The project is not solely a means to take advantage of excess energy that the wind project creates. According to Lachman, “If, down the line, we’re able to determine when and where cheap renewable power is, there is the potential that we could buy that power from the mainland to benefit island residents.”

Electric thermal storage heating is not a new idea. According to Sam Zaitlin, president of Thermal Energy Storage of Maine located in Biddeford, the technology was developed about 50 years ago shortly after World War II and was offered in Maine by both Central Maine Power and Bangor Hydro. Today there are hundreds of units in the state that were installed decades ago when the technology was first introduced. However, Zaitlin says that “those early units were “dumb” – either on or off – while today’s units are fully programmable.” The ability to program the units is what is allowing Vinalhaven and North Haven residents to take advantage of the cheap electricity produced intermittently by their wind turbines.

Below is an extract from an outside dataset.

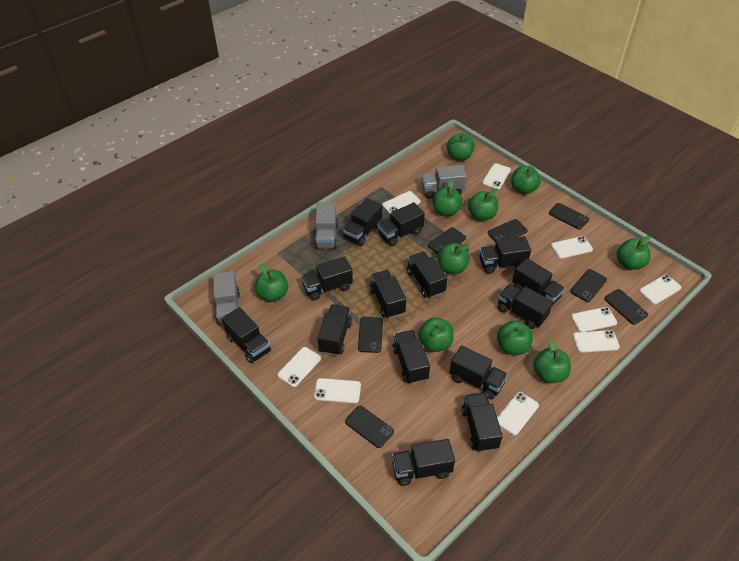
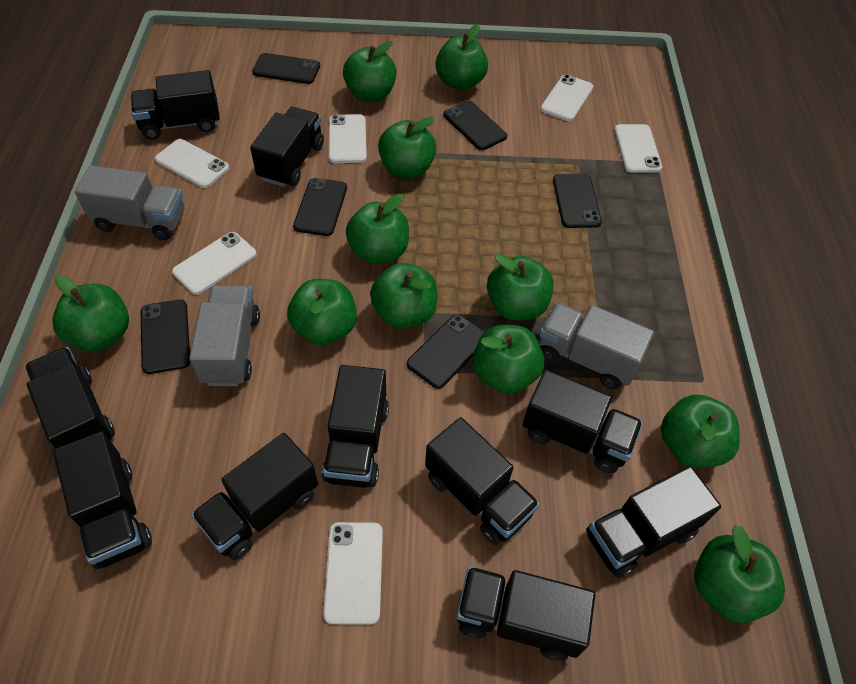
black phone: [345,406,394,448] [358,317,383,353] [428,227,466,254] [488,219,528,242] [549,203,589,229] [570,269,607,302] [604,289,648,325] = 7 -> [141,299,190,374] [252,53,320,84] [293,178,347,236] [407,314,485,389] [443,101,507,150] [553,174,602,228] = 6
black truck: [222,307,271,363] [301,256,353,301] [318,304,352,356] [343,198,382,246] [369,270,406,319] [378,202,425,247] [392,330,430,384] [392,439,455,486] [407,252,448,298] [449,345,508,399] [461,393,503,452] [479,236,531,274] [498,284,553,329] [512,258,565,306] = 14 -> [25,347,115,448] [53,431,152,569] [131,70,220,140] [191,433,318,560] [250,107,324,187] [322,365,389,488] [425,417,540,545] [456,566,595,661] [523,370,643,473] [586,466,721,578] = 10
green apple: [254,263,288,302] [418,318,454,352] [433,179,463,216] [438,243,470,274] [447,133,475,161] [468,189,498,220] [497,320,533,355] [511,166,541,194] [533,339,571,383] [617,236,651,270] = 10 -> [52,274,129,352] [287,279,357,345] [343,41,397,102] [346,194,409,264] [370,263,437,329] [378,117,436,178] [436,24,488,90] [473,325,544,394] [487,254,554,320] [661,395,740,468] [694,525,785,623] = 11
white phone: [277,347,321,387] [314,378,361,403] [382,191,421,214] [482,163,511,189] [497,392,539,435] [551,236,593,259] [571,307,617,332] [573,330,620,353] [639,275,681,304] = 9 -> [155,139,229,188] [172,232,257,295] [323,522,383,625] [329,114,367,163] [541,74,593,121] [614,124,662,173] = 6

According to Baker, much of what will be learned from the Vinalhaven pilot project will be directly applicable to any place that has a significant amount of renewable energy in their energy mix.

Baker says that the current thinking is that no more than 20 percent of the total power on the grid can be renewable energy, because of stability issues due to the fact that most renewable power is intermittent. But that assumes that the state continues to use electricity in the same way it currently does.

The ability to store electricity in electric cars and electric thermal storage heating units will allow users to take advantage of the intermittent electricity produced by wind, solar and tidal energy, storing it for when it is needed.

This will change the use patterns, which will in turn change the picture of how much renewable energy you can have on the grid. According to Baker, “Once you start thinking about these two storage technologies-cars and heaters-you can really begin to imagine a lot of renewable energy on the power grid.”

The economic benefit Fox Islands residents are starting to see could become state-wide if consumers were able to take advantage of the lower rates at which energy is sold during off-peak hours in order to charge electrically-powered units. Those participating in the pilot project are charged 5.5 cents per kilowatt hour to power their heaters vs. about 18 cents a kilowatt hour for regular use in March.

According to Baker, wholesale energy prices vary on an hour-by-hour basis (called “time-of-use pricing”) depending on the demand and the amount of power being generated at that time. However that pricing does not translate to the retail market.

According to Lachman, the Vinalhaven Island Energy Task Force is currently simulating time-of-use pricing for the pilot project, thanks to a grant from the Island Institute. However, were the project to move forward into its next phase, the Fox Island Electric Cooperative would need to formally implement a time-of-use pricing structure. This kind of pricing structure might well be possible on Vinalhaven and North Haven, where the energy co-op has the ability to set electric rates on the islands, but once on the mainland, it becomes more complicated.

Thermal Energy Storage of Maine has plans to make electric thermal heat storage economically feasible by late this summer by becoming a competitive energy provider, allowing the company to provide lower-cost energy during off-peak hours in order to charge thermal electric storage heaters, to heat water and to charge electric vehicles.

In the meantime, both islanders and mainland residents are keeping a close watch on Vinalhaven and North Haven since, as Lachman says, this pilot project is about more than just how we heat homes on the islands. “We’re looking at a whole series of questions ranging from how we incorporate renewable energy on the grid to how island residents can benefit from fuel substitution.  These issues about how we design a smarter, cost effective island grid are issues that the whole state of Maine stands to benefit from.”

Gillian Garratt-Reed is marine programs officer at the Island Institute.